Enhancing Google Search With ImageExchange

Posted on 12/2/2010 by Jim Pickerell | Printable Version | Comments (2)

At first glance, PicScout’s new ImageExchange interface that isolates images that are easily licensable from any Google or Yahoo! search, and displays them in a right-hand panel next to all the returns delivered by these search engines, would seem to be a very helpful tool for professional users looking for images they can license legitimately. In fact, the returns delivered may be more misleading than useful.

There is a major problem that forces ImageExchange to miss hundreds and maybe thousands of professionally produced images that have been used online and which IE has “fingerprinted.” The problem is not with ImageExchange, but with the way Google and Yahoo! deliver returns from the massive numbers of unique images they have located on the web.

Regardless, of how many images are found the search engines will only show about 1,000 on the theory that no customer will look at more than 1,000 images. When a customer searches by keyword for an image, Google’s software asks more than 200 questions about the page where that image is found.

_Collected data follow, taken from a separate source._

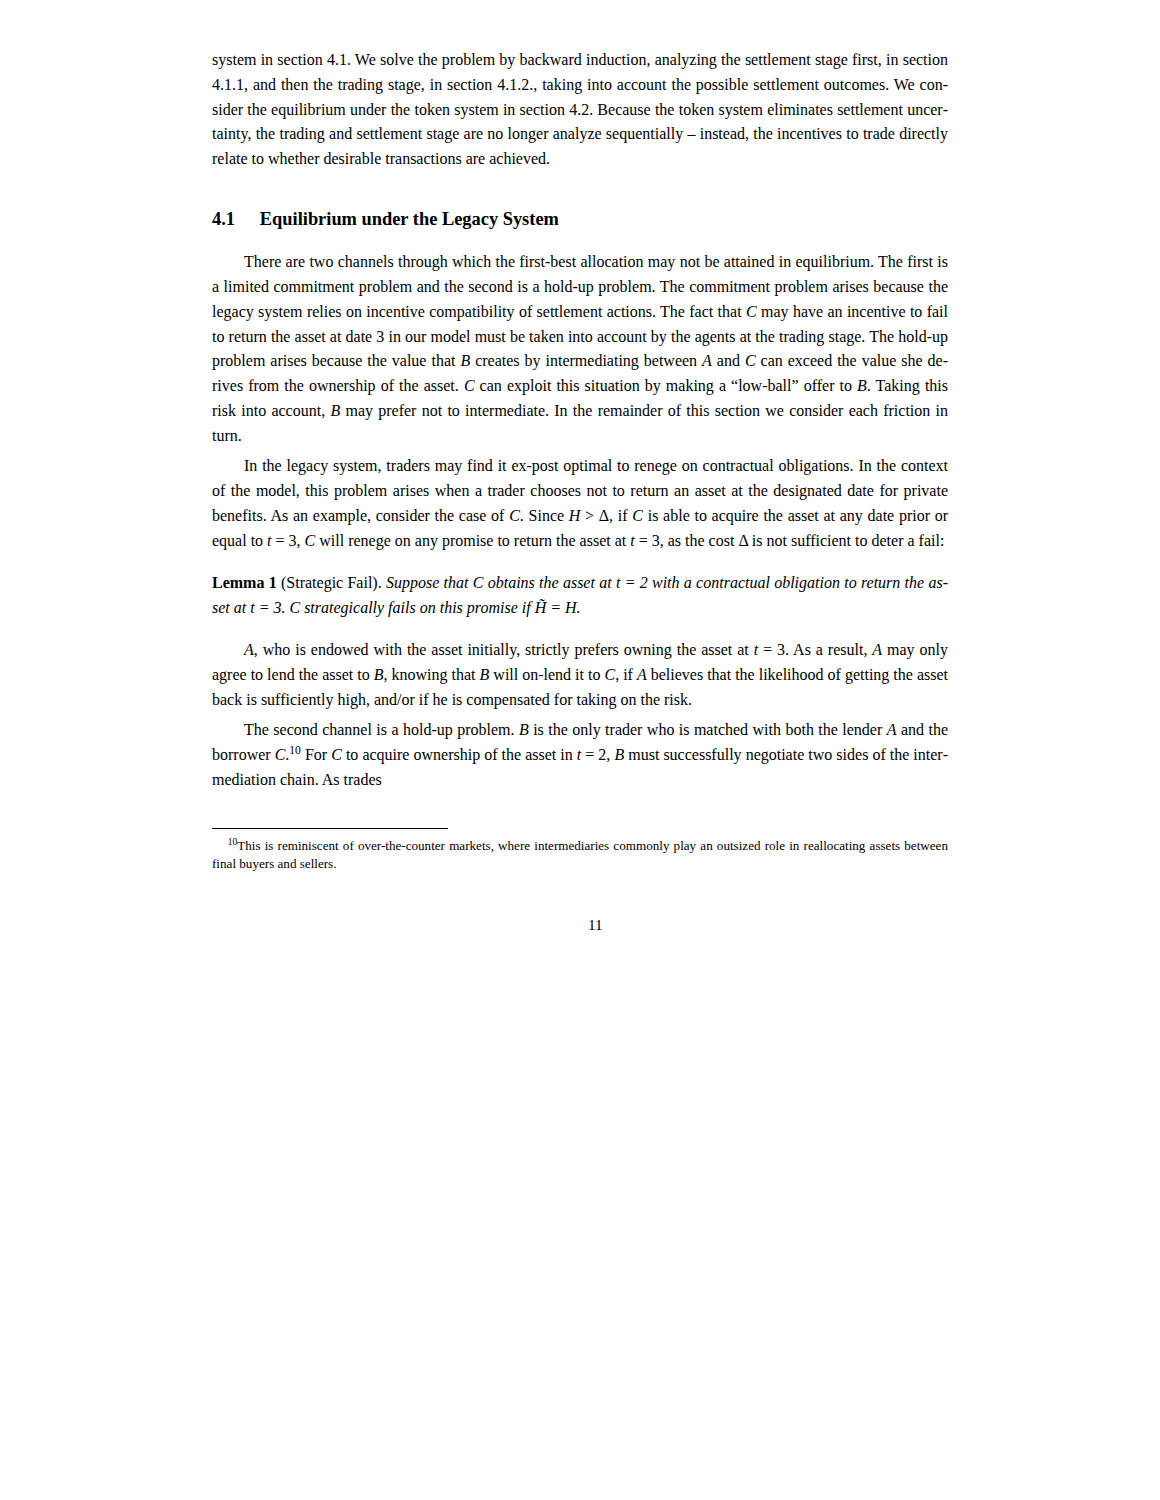system in section 4.1. We solve the problem by backward induction, analyzing the settlement stage first, in section 4.1.1, and then the trading stage, in section 4.1.2., taking into account the possible settlement outcomes. We consider the equilibrium under the token system in section 4.2. Because the token system eliminates settlement uncertainty, the trading and settlement stage are no longer analyze sequentially – instead, the incentives to trade directly relate to whether desirable transactions are achieved.
4.1 Equilibrium under the Legacy System
There are two channels through which the first-best allocation may not be attained in equilibrium. The first is a limited commitment problem and the second is a hold-up problem. The commitment problem arises because the legacy system relies on incentive compatibility of settlement actions. The fact that C may have an incentive to fail to return the asset at date 3 in our model must be taken into account by the agents at the trading stage. The hold-up problem arises because the value that B creates by intermediating between A and C can exceed the value she derives from the ownership of the asset. C can exploit this situation by making a “low-ball” offer to B. Taking this risk into account, B may prefer not to intermediate. In the remainder of this section we consider each friction in turn.
In the legacy system, traders may find it ex-post optimal to renege on contractual obligations. In the context of the model, this problem arises when a trader chooses not to return an asset at the designated date for private benefits. As an example, consider the case of C. Since H > Δ, if C is able to acquire the asset at any date prior or equal to t = 3, C will renege on any promise to return the asset at t = 3, as the cost Δ is not sufficient to deter a fail:
Lemma 1 (Strategic Fail). Suppose that C obtains the asset at t = 2 with a contractual obligation to return the asset at t = 3. C strategically fails on this promise if H̃ = H.
A, who is endowed with the asset initially, strictly prefers owning the asset at t = 3. As a result, A may only agree to lend the asset to B, knowing that B will on-lend it to C, if A believes that the likelihood of getting the asset back is sufficiently high, and/or if he is compensated for taking on the risk.
The second channel is a hold-up problem. B is the only trader who is matched with both the lender A and the borrower C.10 For C to acquire ownership of the asset in t = 2, B must successfully negotiate two sides of the intermediation chain. As trades
10This is reminiscent of over-the-counter markets, where intermediaries commonly play an outsized role in reallocating assets between final buyers and sellers.
11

It wants to know how many times the keyword appear on the page that contains the images, whether the keyword is in the title or the URL, whether a synonym for the word is included, whether the page is from a “quality” web site and more. It also determines the page rank, or importance, by looking at how many outside pages point to it. Yahoo! uses similar techniques.

All of these things are important if the searcher is looking for textual information, but to a great degree these questions have little, if anything, to do with the quality of the image on the page. Often the information on the page is in high demand and of great importance, but the picture is generic and not tightly related to the text. Nevertheless, the picture gets ranked based on the textual information that is associated with it, not on its own value because there is no easy way to measure visual or creative value.

Let me look at a few searches to better illustrate what happens.

On Google I searched for “apple fruit” (to avoid the computer company) and learned that Google has indexed 8,040,000 images. After 3 minutes ImageExchange found and displayed 17 images that can be easily and quickly licensed. It indicates whether the image is RF or RM and by clicking on the image the searcher can get immediate access to the web site where the image can be licensed. Does that mean that of the more than 8 million images of apples on the Internet only 17 of them belong to image creators who expect to be paid when their images are used? Absolutely not!

The flaw in all this is that these 17 are from the 1,000 Google has chosen to display. There is no way for the customer to see any of the other 8,039,000 images or determine if any of them can be legally licensed as well. Some of these other images might be appropriate for the image searcher’s needs, but as far as the person doing the search can tell there are only 17 images in all the over 8 million that are capable of being legally licensed. This leads the customer to a few false conclusions:

Only a miniscule number of images available on the Internet need to be licensed (17 out of 8,040,000).
Any other professionally produced image will be of poorer quality, or less relevance to the search, than the hundreds of other images – mostly produced by amateurs – that Google shows.
That the quality and the appropriateness of images produced by professionals are not nearly as good as amateur snapshots because so few of them can be found in Google’s selected 1,000.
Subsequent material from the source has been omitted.